- Given entries -
========

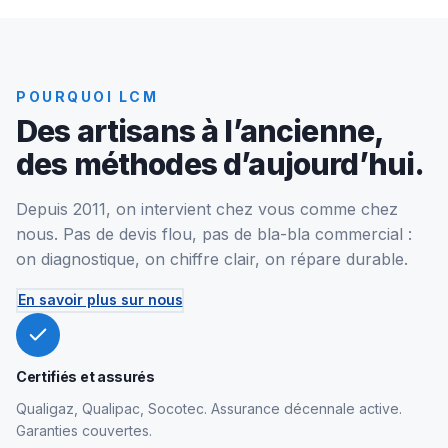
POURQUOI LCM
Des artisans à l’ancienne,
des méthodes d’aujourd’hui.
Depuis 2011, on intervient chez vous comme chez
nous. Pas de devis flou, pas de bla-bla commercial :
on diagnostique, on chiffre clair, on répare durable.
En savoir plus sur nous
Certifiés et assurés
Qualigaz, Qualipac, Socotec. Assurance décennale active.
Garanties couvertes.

========

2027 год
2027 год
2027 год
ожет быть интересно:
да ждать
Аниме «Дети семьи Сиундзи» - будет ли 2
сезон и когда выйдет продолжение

========

- What to work on -
Lines that contain "nous" should be pulled from the entries above and reported.

- Task result -
nous. Pas de devis flou, pas de bla-bla commercial :
En savoir plus sur nous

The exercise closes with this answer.